Book on networks provides six degrees of explanation

Are all film stars linked to Kevin Bacon? Why do the stock markets rise and fall sharply on the strength of a vague rumor? How does gossip spread so quickly? Are we all related through six degrees of separation? There is a growing awareness of the complex networks that pervade modern society -- the links that connect us and the ways in which each of our decisions can have subtle consequences for everyone else.

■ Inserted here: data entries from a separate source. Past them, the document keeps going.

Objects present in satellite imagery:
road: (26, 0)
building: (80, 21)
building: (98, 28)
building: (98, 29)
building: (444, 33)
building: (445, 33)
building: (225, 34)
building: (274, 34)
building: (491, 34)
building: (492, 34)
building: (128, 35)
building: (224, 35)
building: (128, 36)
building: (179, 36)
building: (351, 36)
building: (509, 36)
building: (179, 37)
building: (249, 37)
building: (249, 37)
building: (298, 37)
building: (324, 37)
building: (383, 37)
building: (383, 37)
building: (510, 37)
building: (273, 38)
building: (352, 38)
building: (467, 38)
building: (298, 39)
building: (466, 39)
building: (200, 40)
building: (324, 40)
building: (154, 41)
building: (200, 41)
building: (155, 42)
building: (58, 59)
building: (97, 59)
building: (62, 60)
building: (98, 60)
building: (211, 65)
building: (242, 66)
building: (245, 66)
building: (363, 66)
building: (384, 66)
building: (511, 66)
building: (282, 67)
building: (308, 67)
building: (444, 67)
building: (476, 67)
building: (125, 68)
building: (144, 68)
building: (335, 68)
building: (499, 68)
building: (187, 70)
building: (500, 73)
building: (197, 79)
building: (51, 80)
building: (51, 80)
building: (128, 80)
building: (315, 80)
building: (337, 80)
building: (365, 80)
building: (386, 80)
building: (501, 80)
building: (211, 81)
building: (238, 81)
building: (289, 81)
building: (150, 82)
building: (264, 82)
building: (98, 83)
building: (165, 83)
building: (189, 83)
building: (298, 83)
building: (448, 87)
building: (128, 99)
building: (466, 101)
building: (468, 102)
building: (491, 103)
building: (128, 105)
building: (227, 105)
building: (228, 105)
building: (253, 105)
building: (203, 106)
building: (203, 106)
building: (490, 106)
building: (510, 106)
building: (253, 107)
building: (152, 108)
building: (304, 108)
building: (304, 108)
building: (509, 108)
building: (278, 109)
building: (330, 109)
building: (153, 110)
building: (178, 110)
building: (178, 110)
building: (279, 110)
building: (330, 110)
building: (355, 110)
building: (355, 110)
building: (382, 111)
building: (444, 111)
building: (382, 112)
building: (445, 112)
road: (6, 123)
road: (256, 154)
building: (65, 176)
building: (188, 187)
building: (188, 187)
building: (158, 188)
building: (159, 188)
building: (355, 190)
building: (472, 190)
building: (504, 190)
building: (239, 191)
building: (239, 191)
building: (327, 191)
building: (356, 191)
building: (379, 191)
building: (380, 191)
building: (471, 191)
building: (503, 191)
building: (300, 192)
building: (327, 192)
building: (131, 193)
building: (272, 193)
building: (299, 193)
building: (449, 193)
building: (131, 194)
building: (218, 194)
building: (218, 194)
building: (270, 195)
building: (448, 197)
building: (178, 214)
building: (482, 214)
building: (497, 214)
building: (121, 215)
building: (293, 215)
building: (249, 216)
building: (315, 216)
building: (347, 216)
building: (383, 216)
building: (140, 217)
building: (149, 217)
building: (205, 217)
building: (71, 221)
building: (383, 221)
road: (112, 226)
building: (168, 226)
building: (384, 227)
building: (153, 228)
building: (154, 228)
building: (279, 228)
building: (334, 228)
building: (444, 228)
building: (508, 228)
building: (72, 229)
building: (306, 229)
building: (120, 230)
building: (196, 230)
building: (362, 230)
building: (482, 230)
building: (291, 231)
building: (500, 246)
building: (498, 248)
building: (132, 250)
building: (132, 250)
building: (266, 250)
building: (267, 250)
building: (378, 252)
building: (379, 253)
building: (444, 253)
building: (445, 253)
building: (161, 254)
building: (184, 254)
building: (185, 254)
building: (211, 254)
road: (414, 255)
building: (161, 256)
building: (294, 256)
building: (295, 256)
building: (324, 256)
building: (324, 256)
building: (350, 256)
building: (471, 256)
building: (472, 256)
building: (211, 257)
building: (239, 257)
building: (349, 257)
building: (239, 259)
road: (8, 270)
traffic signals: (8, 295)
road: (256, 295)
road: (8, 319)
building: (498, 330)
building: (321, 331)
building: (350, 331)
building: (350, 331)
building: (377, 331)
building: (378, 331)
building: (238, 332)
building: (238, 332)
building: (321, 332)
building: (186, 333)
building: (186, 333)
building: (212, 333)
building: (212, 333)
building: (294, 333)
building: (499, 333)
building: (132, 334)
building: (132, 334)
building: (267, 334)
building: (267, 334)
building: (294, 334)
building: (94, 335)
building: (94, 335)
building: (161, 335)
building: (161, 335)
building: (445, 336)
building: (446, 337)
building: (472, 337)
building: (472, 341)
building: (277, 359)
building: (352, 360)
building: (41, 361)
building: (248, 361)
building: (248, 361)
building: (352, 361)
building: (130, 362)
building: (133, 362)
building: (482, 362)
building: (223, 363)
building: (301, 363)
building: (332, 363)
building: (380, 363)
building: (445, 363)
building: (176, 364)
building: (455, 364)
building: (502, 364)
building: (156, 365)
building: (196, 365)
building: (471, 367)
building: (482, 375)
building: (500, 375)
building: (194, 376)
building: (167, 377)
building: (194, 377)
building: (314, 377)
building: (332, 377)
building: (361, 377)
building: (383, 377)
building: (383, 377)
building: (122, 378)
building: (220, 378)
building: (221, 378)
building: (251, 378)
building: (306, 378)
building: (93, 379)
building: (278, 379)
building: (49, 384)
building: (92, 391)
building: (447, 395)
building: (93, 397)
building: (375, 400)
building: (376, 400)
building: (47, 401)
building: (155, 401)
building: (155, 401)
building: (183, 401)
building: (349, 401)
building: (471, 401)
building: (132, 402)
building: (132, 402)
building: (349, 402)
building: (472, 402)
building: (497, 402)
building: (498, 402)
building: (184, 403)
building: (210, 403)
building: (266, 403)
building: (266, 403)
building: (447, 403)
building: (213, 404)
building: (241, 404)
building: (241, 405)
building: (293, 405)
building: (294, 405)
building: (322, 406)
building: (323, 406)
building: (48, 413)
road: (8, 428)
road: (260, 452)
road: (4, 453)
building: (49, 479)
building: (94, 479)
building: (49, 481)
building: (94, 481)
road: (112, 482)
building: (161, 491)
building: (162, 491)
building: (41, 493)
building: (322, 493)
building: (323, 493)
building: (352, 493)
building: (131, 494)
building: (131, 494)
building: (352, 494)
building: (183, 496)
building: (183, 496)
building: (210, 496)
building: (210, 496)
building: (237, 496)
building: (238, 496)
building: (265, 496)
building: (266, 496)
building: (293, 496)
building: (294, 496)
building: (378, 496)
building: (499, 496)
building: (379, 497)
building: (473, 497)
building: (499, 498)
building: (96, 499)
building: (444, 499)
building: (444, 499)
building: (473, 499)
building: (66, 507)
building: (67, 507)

"Networks, Crowds and Markets: Reasoning About a Highly Connected World" (Cambridge University Press, 2010) by David Easley, Cornell's Henry Scarborough Professor of Social Sciences and chair of the Department of Economics, and Jon Kleinberg, the Tisch University Professor of Computer Science draws on ideas from economics, sociology, computing and information science, and applied mathematics to describe the emerging field of study at the interface of all these areas, addressing fundamental questions about how the social, economic and technological worlds are connected.

The 736-page book is based on the interdisciplinary course, Networks, that the authors teach at Cornell. It is aimed at practitioners in information technology, marketing and related fields, and is suitable for use as a textbook. The book, like the course, is designed for readers at the introductory undergraduate level with no formal prerequisites, but most of the chapters are supplemented with optional advanced sections.